Systems Biology and Mathematical Modeling Group, Max Planck Institute of Molecular Plant Physiology Potsdam-Golm, Germany.
Front Plant Sci. 2014 Sep 19;5:491. doi: 10.3389/fpls.2014.00491. eCollection 2014.
Genome-scale metabolic models (GEMs) are increasingly applied to investigate the physiology not only of simple prokaryotes, but also eukaryotes, such as plants, characterized with compartmentalized cells of multiple types. While genome-scale models aim at including the entirety of known metabolic reactions, mounting evidence has indicated that only a subset of these reactions is active in a given context, including: developmental stage, cell type, or environment. As a result, several methods have been proposed to reconstruct context-specific models from existing genome-scale models by integrating various types of high-throughput data.
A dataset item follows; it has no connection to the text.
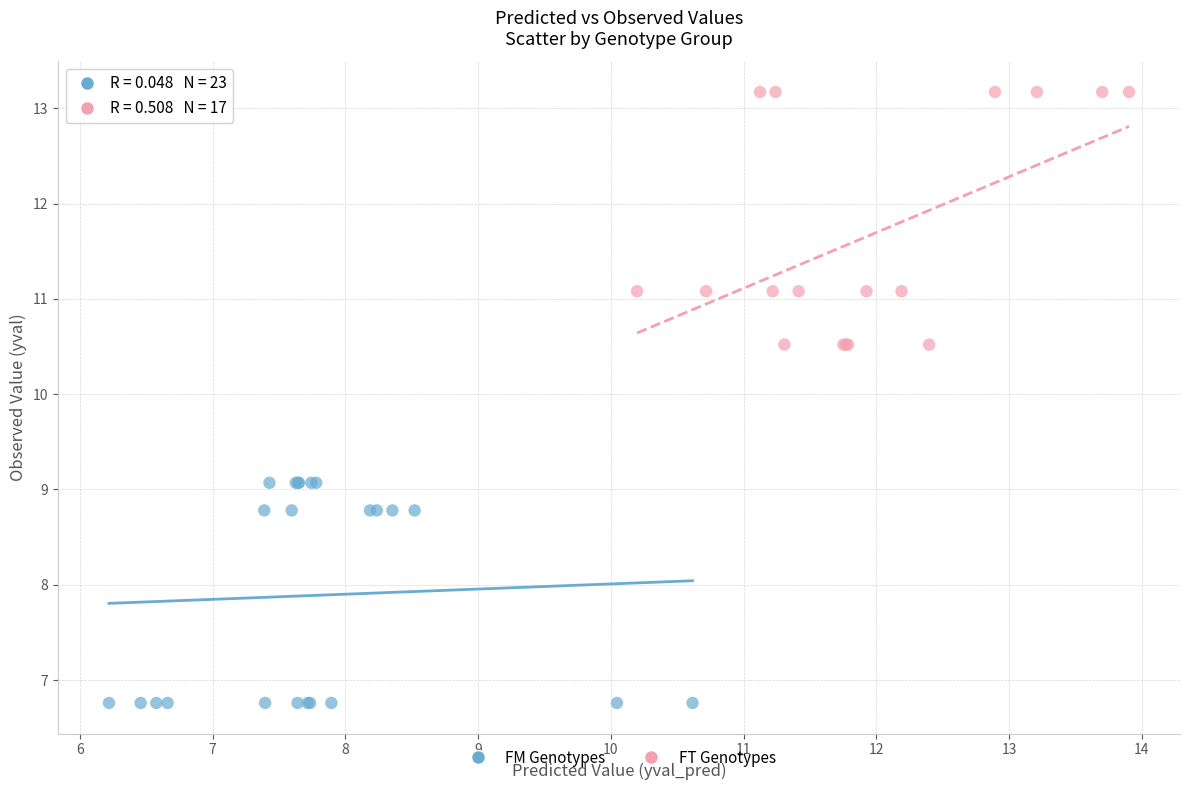

What are all the series names shown in the legend?

FM Genotypes, FT Genotypes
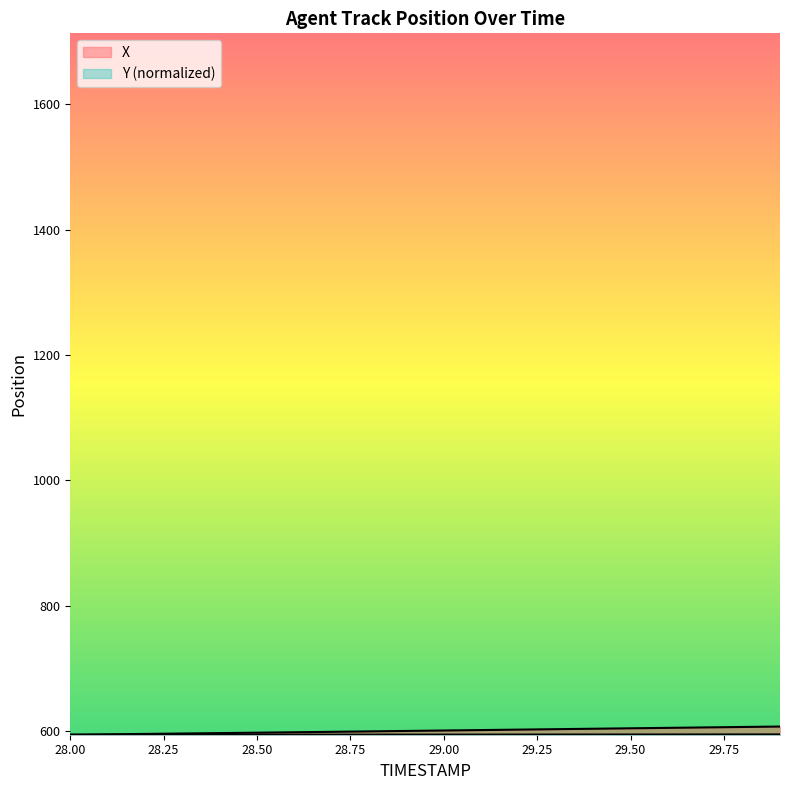

What position from the left is 29.4?

15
Here we present a mathematical framework that puts all existing methods under one umbrella and provides the means to better understand their functioning, highlight similarities and differences, and to help users in selecting a most suitable method for an application.
基因组规模代谢模型 (GEMs) 越来越多地被应用于研究生理机能,不仅针对简单的原核生物,也针对真核生物,如具有多种类型细胞区室化的植物。尽管基因组规模模型旨在包含所有已知的代谢反应,但越来越多的证据表明,在给定的环境中,只有这些反应的一部分是活跃的,包括:发育阶段、细胞类型或环境。因此,已经提出了几种方法,通过整合各种类型的高通量数据,从现有的基因组规模模型中重建特定于上下文的模型。在这里,我们提出了一个数学框架,将所有现有的方法都纳入一个框架中,并提供了更好地理解它们的功能、突出相似之处和不同之处的手段,以及帮助用户为应用选择最合适的方法。